Spring ,2002. We have friends that are well known, published artists. Hubby did some computer work for them and wouldn't take anything in payment. He was at their house one day when his briefcase spilled, and out came about 30 pictures of Dolly. He was doing test shots and lighting tests (he's a photographer) and Dolly was such a willing subject. When Michelle saw them she teared up "OH! Is that......(whispering) her?" Brian siad yes and how much he missed her every day. Michelle is an animal lover ehrself, she has 3 or 4 cats, and then about 6 to 12 dogs at any given time, mini-goats and then her horses. She took about a dozen pictues of Dolly and asked Brian if she could "hold on to" them for a while. He was puzzled but said "sure". Christmas 2002...Brian let me open a HUGE, semi-flat gift early..............it was my baby girl, in full size and color..........looking at me with those huge, sad brown eyes. You could see every hair....every "rosette" where her red swirled into the white flame on her chest. I sat for about 2 hours just stroking the painting and crying. I had her urn in my lap too. She was home...........my baby was home for Christmas.

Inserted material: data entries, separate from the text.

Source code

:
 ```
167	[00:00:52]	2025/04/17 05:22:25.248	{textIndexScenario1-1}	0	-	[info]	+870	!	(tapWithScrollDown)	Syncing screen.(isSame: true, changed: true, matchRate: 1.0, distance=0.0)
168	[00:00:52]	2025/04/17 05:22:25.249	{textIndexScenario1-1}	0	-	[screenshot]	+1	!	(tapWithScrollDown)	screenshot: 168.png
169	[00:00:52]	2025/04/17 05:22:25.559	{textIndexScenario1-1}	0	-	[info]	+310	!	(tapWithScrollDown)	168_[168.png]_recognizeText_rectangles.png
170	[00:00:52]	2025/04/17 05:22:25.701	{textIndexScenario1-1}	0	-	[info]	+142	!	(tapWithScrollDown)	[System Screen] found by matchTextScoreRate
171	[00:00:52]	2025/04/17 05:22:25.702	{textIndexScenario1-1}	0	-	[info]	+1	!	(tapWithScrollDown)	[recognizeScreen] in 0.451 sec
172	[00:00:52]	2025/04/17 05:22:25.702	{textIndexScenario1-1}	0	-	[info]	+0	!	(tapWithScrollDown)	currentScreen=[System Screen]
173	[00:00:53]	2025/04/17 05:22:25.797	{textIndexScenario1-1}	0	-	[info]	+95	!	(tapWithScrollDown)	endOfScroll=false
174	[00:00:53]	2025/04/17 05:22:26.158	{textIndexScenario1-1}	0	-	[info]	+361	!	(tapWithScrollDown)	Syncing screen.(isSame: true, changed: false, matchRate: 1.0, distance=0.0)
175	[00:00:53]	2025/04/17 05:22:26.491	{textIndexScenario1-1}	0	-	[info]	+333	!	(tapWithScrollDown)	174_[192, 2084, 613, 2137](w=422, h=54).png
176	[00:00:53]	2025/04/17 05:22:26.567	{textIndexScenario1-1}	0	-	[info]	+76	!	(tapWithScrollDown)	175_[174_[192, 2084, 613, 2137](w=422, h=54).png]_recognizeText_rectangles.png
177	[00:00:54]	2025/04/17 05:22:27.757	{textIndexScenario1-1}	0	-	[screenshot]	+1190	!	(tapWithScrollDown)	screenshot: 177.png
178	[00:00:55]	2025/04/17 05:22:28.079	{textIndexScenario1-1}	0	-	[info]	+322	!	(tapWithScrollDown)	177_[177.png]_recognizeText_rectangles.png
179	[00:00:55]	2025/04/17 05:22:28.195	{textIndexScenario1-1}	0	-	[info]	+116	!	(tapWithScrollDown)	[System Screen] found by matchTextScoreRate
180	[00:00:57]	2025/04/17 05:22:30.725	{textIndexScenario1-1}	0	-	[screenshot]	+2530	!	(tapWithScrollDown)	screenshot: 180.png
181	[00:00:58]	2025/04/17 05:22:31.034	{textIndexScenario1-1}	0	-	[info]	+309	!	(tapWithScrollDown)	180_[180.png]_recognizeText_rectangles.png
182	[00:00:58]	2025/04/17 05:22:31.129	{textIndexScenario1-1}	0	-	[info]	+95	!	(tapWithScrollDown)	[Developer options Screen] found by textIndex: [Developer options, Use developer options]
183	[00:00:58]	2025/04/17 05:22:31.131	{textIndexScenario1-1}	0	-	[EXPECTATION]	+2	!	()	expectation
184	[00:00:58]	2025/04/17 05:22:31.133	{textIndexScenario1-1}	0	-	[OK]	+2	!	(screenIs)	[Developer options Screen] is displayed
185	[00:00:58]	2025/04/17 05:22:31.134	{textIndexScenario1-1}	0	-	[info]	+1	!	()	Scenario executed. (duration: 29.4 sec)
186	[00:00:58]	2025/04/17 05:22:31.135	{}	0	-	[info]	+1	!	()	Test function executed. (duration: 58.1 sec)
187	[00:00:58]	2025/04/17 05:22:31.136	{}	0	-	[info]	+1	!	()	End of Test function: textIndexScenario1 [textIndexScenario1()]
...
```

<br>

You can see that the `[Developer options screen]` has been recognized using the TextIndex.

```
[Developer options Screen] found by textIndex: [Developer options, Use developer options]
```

Nothing is the same anymore...........nothing ever will be.......and I'm dreading the day that Alex and Skooter leave us. Alex just turned 10 in June, and thankfully she's always been in WONDERUFL health! We celebrated Skooter's 7th birthday on the 4th of July this year. He's been with me 6 years and every day I'm paralized with the fear someone will come up to me and say "Hey! That's MY dog! What are you doing with him?" After loosing one so quickly I can't do it again!